WHAT YOU NEED TO DO -
(1) In the passage on single sign-on for SAP systems, which types of security tokens can SAP systems be restricted to accept?
(2) Extend the passage on single sign-on for SAP systems, starting after its final sentence.

Following the basic principle of the client-server architecture, the authentication process is negotiated between the client front-end and the back-end SAP application server. However, with SSO in place, other components are involved in the overall authentication process. SSO allows outsourcing or delegating the authentication that normally would take place on every single application server, to a central system. That instance verifies the users’ identity and supports various primary authentication methods. As a result, user authentication is performed only once. An example of such authentication entities could be the central Active Directory or a SAML identity provider (IdP) that is linked to the corporate user store. This way, an organization keeps control of identity and security easier than protecting each single SAP system. After the so-called primary authentication, accessing all connected SAP systems and applications will be carried out automatically. All this is possible based on a security token that is issued by the central system.

The exchange of such security-sensitive information requires the security token itself to be protected against unauthorized access and modifications to ensure confidentiality and integrity. Furthermore, the applications have to trust the token issuer to validate the security token and thereby identify a user’s identity. Access to the respective SAP systems can be restricted to accept only security tokens such as X.509 client certificates, a Kerberos ticket, or a SAML assertion. In any case, the target application can be sure the user had to identify himself beforehand to get in possession of the SSO-token. In some circumstances and based on the security requirements, this may involve additional factors like when using multi-factor-authentication.

The implementation of SSO into the SAP landscape has no direct effects on the authorization. While the existing SAP roles and authorization concept stays valid, the default user authentication method is replaced by more secure standards. Using SSO offers many advantages, eliminates the password-related frustrations, and allows simpler administration of the SAP user accounts, as no passwords need to be distributed or maintained. The result is a higher acceptance of the end-users. SSO has a positive impact on productivity as the normal user-workflow is not disturbed by looking up for credentials and logging into individual applications manually each time.

Dataset entries
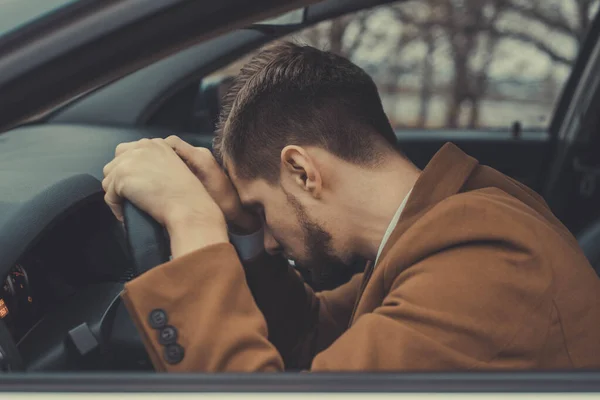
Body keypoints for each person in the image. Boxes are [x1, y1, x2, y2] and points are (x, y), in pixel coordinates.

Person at [102, 41, 600, 371]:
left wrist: (192, 224)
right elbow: (317, 336)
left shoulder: (489, 265)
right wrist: (240, 226)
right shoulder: (439, 230)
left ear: (302, 171)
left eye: (260, 208)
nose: (269, 236)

RESULTS -
(1) X.509 client certificates, a Kerberos ticket, or a SAML assertion.

(2)
SAP landscapes have become significantly more complex than one decade ago. They consist of a wide variety of different systems that interlink closely with existing IT components and extend into the cloud. Applications that are running within such hybrid SAP environments are consumed from anywhere and on any device. And this requires authentication. Due to its multi-system landscape and decentralized password management, the SAP landscape is an ideal environment for SSO, helping to significantly reduce the total number of passwords required for several systems and to eliminate password logons.

While the system architecture of SAP S/4HANA is still based on the SAP NetWeaver Application Server ABAP technology, now S/4HANA applications may run on top of it, utilizing the SAP HANA database. Additional components that are part of a typical SAP S/4HANA infrastructure are the SAP Web Dispatcher and the SAP Gateway plus the SAP HANA database itself.

From a security perspective, the concepts related to authentication and SSO mostly remain unchanged with SAP S/4HANA. Yet it is important to understand, that SAP HANA is not just a new database, but on-top provides its own application server SAP HANA extended application services, advanced model, in short XSA. This development and runtime environment as part of S/4HANA allows certain applications to run natively on it with new security considerations for administration, user management, authentication, and authorizations.

All of this must be taken into account when securing the infrastructure, which in turn affects the management and provisioning of users and authorizations. In particular, various different authentication methods can be used, and since not all components support the same methods it is of vital importance to have a good understanding of the whole SAP S/4HANA infrastructure. As an SAP system administrator or security architect, you should incorporate all use-cases where authentication and SSO are required and get familiar with the different interfaces that are used to access the system components.

With SAP S/4HANA, browser-based HTTP access is a central element that takes place primarily through the SAP Fiori interface, which is based on SAPUI5 that is SAP’s HTML5-based development toolkit. Compared to traditional SAP R/3 or SAP ECC systems, with S/4HANA access to Fiori applications has become a prevalent use case. The increased usage of web-based access through HTML in addition offers completely new possibilities for providing access and exposing applications to the internet. Besides that, the access for DIAG and RFC applications like SAP GUI is still unchanged and related to the SAP NetWeaver application server and its existing interfaces.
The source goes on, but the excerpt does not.